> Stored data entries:
==*==

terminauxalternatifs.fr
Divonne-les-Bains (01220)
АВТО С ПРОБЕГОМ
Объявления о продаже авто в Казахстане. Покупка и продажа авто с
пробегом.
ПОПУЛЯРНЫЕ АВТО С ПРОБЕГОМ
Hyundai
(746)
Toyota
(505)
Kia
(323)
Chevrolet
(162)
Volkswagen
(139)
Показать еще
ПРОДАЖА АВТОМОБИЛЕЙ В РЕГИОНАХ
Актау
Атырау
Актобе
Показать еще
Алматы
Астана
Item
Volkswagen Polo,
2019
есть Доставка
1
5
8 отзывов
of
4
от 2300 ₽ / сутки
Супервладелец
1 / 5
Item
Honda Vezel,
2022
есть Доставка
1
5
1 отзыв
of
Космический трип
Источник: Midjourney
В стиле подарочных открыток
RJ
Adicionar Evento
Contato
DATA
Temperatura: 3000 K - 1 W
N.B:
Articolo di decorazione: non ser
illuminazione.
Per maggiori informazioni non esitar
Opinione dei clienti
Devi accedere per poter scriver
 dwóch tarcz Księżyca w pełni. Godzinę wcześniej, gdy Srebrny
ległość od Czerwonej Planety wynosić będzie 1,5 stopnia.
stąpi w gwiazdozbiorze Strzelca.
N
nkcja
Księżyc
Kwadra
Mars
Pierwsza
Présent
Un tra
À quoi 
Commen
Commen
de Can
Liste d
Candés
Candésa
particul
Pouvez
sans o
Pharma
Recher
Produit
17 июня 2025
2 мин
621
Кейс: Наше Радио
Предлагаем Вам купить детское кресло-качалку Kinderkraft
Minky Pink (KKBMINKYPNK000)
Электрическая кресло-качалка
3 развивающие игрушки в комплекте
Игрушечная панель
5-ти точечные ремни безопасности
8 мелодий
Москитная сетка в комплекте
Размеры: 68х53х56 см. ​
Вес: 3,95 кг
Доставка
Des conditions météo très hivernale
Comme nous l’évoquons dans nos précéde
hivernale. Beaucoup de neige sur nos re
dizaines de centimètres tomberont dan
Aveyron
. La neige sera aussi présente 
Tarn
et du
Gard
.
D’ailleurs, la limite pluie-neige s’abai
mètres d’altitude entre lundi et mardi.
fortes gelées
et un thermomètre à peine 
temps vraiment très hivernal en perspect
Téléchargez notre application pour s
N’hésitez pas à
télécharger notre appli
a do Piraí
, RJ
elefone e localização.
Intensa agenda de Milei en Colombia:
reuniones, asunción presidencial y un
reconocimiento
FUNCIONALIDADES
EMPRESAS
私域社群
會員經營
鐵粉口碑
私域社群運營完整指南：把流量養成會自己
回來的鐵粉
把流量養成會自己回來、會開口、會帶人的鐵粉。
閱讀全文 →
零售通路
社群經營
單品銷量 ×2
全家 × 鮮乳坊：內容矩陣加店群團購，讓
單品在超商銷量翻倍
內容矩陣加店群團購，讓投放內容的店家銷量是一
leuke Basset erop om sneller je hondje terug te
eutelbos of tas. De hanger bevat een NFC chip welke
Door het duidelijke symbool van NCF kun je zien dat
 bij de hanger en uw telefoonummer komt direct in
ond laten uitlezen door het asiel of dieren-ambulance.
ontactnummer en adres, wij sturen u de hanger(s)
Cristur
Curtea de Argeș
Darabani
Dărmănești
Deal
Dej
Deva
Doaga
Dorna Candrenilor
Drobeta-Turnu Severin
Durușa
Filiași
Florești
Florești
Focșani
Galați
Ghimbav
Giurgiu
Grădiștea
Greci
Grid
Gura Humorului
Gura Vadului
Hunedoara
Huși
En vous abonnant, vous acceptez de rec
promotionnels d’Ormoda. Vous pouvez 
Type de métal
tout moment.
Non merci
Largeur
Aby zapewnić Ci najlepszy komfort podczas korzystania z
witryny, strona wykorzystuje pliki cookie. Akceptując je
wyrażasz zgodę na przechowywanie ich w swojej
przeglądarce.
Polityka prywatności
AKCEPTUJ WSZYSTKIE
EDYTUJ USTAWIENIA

==*==

> Goal of the exercise: Write out the lines of the records from the very first one up to and including the line with "Источник: Midjourney", keeping each line unchanged.

> Written answer:
terminauxalternatifs.fr
Divonne-les-Bains (01220)
АВТО С ПРОБЕГОМ
Объявления о продаже авто в Казахстане. Покупка и продажа авто с
пробегом.
ПОПУЛЯРНЫЕ АВТО С ПРОБЕГОМ
Hyundai
(746)
Toyota
(505)
Kia
(323)
Chevrolet
(162)
Volkswagen
(139)
Показать еще
ПРОДАЖА АВТОМОБИЛЕЙ В РЕГИОНАХ
Актау
Атырау
Актобе
Показать еще
Алматы
Астана
Item
Volkswagen Polo,
2019
есть Доставка
1
5
8 отзывов
of
4
от 2300 ₽ / сутки
Супервладелец
1 / 5
Item
Honda Vezel,
2022
есть Доставка
1
5
1 отзыв
of
Космический трип
Источник: Midjourney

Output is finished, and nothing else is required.